TN: I can’t believe it’s the nature of the world we live in. It’s the nature of financing the scale of the build out to the vaccine. But again, these vaccine makers have already received billions of dollars, largely from Western countries, mostly from OECD countries, which is on some level one and the same. But Japan, Singapore, other places have given huge amounts of money. China have given huge amounts of money to vaccine makers. The money is there. The vaccines are paid for. So there should be more allocation to these countries. That’s without a doubt.
RT: Traditional TV for my kids, streaming is actually traditional TV. Do you have Netflix? What are you watching? Are you still watching?
TN: I do. My kids watch it a lot more than I do. What she said about the sports content on Netflix is a real issue for them. Hulu and Amazon have much better offerings there. Netflix is in a weird position where they don’t necessarily have the appeal that a Disney plus has, which has had stellar growth. But they don’t have things like live sports that some of the other guys do.

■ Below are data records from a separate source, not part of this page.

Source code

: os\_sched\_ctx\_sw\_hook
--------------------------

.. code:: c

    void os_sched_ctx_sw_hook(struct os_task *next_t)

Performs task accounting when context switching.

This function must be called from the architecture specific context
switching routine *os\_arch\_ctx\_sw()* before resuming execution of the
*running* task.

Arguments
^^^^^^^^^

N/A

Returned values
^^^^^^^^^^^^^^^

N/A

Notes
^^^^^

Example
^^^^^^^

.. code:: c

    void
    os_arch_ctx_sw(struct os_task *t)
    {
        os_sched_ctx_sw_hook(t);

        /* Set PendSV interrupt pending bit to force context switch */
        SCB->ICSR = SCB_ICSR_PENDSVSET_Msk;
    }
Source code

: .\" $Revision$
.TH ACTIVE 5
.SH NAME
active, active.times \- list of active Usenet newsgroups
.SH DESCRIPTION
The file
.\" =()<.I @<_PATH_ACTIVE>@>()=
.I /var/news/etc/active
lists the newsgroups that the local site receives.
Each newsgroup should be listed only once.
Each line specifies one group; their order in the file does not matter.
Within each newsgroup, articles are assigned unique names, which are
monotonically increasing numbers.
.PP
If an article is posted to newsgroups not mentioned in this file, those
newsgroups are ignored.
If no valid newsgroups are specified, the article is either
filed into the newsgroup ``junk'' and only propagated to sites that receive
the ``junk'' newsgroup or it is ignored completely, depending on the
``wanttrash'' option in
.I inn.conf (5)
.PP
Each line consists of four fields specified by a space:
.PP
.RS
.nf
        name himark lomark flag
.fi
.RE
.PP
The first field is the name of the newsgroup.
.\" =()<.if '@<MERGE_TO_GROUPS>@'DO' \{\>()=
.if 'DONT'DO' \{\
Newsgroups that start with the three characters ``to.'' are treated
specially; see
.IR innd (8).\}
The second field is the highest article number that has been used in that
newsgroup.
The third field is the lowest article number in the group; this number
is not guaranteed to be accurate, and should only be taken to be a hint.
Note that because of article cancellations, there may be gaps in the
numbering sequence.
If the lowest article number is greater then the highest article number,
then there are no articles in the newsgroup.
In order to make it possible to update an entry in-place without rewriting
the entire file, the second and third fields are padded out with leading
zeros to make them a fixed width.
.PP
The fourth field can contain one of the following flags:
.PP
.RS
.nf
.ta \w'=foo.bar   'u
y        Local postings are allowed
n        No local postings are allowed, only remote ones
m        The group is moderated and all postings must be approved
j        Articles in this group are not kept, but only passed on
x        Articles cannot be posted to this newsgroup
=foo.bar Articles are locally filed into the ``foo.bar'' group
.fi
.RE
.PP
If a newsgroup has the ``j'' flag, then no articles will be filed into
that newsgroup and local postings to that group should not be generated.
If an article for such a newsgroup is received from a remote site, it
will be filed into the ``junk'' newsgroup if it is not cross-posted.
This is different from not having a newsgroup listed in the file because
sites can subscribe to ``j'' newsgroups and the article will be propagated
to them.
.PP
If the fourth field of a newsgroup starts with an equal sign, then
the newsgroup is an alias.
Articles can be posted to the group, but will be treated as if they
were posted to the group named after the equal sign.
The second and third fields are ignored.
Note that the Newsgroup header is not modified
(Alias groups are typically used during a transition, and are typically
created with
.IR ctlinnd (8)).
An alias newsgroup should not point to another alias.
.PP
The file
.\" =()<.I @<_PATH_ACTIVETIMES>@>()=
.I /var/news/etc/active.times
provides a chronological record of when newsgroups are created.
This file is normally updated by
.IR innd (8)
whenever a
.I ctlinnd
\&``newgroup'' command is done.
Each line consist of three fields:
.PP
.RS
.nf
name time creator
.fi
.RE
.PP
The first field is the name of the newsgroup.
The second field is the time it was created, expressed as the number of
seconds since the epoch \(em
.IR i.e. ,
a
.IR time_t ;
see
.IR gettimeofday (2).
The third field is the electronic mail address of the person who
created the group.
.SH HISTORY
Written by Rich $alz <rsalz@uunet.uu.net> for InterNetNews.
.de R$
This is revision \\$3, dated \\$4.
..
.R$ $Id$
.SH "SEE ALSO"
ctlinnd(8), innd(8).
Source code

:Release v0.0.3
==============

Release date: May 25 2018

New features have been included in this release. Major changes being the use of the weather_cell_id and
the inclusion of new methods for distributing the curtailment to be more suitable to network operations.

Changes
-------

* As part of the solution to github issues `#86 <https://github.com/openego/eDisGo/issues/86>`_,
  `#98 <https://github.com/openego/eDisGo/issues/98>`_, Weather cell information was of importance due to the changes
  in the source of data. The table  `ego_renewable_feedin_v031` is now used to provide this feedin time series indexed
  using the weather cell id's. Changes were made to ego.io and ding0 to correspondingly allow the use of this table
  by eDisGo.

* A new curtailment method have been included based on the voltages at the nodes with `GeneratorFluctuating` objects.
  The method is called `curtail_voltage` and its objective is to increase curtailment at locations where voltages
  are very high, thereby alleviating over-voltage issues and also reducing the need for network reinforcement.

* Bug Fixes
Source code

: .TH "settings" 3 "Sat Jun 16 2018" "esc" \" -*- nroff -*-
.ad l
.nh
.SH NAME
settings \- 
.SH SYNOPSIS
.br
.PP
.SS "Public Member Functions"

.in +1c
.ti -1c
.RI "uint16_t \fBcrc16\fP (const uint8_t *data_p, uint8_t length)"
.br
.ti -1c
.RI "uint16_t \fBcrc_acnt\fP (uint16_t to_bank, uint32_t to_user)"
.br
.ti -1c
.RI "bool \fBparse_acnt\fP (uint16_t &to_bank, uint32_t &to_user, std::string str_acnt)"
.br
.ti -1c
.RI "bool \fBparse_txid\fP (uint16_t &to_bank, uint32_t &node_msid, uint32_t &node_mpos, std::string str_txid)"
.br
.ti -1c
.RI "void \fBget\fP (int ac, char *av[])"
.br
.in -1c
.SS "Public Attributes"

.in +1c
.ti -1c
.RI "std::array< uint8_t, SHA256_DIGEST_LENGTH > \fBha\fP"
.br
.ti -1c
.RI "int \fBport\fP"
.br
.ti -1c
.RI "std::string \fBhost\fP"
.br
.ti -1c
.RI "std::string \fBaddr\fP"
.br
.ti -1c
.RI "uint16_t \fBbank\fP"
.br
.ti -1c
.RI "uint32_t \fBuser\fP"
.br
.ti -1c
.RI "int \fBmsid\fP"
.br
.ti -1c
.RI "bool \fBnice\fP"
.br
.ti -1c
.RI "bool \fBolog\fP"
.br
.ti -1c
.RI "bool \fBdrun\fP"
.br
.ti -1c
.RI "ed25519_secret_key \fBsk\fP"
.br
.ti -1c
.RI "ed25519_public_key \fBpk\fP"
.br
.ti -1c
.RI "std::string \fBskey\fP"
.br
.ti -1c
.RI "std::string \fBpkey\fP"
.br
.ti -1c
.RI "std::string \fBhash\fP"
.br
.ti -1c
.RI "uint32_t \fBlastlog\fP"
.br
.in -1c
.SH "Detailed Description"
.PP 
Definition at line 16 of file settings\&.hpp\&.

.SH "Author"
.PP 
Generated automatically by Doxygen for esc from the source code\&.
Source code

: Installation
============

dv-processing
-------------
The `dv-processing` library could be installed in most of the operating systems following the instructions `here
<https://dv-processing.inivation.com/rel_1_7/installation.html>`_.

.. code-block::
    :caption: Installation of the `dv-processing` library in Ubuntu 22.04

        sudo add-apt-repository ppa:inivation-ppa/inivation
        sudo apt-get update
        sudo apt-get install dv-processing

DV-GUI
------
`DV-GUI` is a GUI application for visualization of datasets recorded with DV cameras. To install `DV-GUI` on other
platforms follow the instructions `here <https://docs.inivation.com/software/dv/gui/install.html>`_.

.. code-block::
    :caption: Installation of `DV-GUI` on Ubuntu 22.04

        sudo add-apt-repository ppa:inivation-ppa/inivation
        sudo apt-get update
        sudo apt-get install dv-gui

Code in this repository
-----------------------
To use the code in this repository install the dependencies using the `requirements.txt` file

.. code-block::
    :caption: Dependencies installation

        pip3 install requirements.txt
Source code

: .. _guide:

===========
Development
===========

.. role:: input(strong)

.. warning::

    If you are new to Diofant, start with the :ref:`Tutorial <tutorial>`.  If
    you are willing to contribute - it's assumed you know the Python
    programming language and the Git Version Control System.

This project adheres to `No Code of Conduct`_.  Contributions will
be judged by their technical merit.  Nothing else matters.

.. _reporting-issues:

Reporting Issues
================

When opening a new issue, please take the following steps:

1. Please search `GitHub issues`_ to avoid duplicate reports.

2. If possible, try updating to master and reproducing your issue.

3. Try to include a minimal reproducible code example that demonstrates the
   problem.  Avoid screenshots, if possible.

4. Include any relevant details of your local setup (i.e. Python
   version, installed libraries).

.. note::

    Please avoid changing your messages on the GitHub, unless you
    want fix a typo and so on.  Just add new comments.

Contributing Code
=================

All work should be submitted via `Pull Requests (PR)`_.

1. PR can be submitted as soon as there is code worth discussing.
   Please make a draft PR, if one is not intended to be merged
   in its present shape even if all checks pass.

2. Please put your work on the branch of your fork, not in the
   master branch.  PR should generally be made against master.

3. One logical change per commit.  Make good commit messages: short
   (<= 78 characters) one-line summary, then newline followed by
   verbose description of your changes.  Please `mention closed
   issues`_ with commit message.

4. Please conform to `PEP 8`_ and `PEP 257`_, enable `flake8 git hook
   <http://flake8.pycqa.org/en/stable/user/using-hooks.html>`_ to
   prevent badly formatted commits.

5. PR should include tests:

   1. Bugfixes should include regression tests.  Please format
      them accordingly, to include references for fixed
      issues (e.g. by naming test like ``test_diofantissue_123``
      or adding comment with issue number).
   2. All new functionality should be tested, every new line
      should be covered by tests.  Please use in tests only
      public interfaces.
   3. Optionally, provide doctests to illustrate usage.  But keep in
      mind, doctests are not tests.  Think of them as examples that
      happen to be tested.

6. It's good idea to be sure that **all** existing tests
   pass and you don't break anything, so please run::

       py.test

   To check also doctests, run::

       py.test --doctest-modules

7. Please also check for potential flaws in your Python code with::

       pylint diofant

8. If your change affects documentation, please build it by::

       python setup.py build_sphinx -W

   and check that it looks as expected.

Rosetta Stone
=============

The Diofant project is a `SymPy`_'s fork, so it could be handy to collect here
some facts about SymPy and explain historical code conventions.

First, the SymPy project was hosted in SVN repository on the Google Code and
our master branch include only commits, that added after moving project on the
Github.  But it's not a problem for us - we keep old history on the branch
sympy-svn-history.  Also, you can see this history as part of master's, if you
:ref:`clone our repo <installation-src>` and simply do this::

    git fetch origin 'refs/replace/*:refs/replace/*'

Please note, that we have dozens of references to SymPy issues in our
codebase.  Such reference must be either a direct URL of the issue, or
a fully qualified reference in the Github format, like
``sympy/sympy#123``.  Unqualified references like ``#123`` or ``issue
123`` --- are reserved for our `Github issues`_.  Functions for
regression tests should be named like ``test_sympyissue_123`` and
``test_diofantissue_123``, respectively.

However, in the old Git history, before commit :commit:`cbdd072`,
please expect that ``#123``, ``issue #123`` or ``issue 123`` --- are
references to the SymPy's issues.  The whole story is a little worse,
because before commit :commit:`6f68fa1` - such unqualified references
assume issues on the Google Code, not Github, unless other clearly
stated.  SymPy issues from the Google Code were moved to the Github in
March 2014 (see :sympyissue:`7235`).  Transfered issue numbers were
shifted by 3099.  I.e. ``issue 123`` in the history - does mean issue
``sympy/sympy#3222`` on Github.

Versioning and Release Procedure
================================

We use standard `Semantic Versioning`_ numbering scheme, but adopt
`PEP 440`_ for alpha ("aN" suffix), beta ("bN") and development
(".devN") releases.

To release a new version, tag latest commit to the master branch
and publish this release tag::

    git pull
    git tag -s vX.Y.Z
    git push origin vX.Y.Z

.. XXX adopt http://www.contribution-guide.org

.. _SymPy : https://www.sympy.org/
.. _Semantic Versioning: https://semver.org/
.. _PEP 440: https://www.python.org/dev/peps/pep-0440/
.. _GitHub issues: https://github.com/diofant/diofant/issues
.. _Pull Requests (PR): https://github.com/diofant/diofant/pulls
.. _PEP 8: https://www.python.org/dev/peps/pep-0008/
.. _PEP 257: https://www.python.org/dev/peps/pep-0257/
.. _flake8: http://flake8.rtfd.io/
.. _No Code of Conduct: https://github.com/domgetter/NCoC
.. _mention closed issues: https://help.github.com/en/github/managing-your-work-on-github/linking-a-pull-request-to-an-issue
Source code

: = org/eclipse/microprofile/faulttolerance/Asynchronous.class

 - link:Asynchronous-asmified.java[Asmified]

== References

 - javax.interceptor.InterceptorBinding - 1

83% of their subscriber growth came from outside of the U.S. So it tells me that their market in the U.S. only has so much room to grow. There is a global opportunity, and that’s great. But until they can adjust their offerings to include some more compelling content, both for young and for people in their prime who want to watch sports, I think their opportunity is limited in the U.S.
RT: One thing that President Trump said when he was coming into power was he was going to shake up the existing political system. He suddenly done that, hasn’t he?
TN: He has and some of the things that sound obvious, like he’s the first president since the 1970s who has not started a new war, that’s a big deal. It really is a blow to the military industrial complex. And Americans appreciate that. Not starting new wars is a huge benefit for the world, but it’s also a huge benefit for Americans who send their kids overseas to fight these things.
RT: When people like you, economists look back at Donald Trump’s legacy, what’s it going to be in a few years time?
TN: He certainly didn’t fit in in D.C. He was somebody who really fit in more outside of D.C. and that’s what he promised. He brought back more hostages from overseas than any other U.S. president. And so those are the kind of things that really hit the heartland and really hit normal, average American citizens outside of the big major cities of New York and L.A. and D.C. and so on and so forth.
RT: Has he fundamentally changed American society?
TN: What Trump has done is forced people to show their true colors. It’s brought out the worst in people and it’s also brought out the best in people. What’s highlighted in media is often the worst part, but there have been a lot of very positive things that have happened in the U.S. over the last four years.
Breaking from the status quo and the bureaucracy in Washington and in government doesn’t really like that very much. But I think it’s been very positive. There are 74 million people in the U.S., more than half the voting population that actually appreciate Trump. So what the U.S. is fed and what international news media feed people about Trump being an idiot, being a buffoon and all this other stuff, half of the U.S. voting population doesn’t believe that.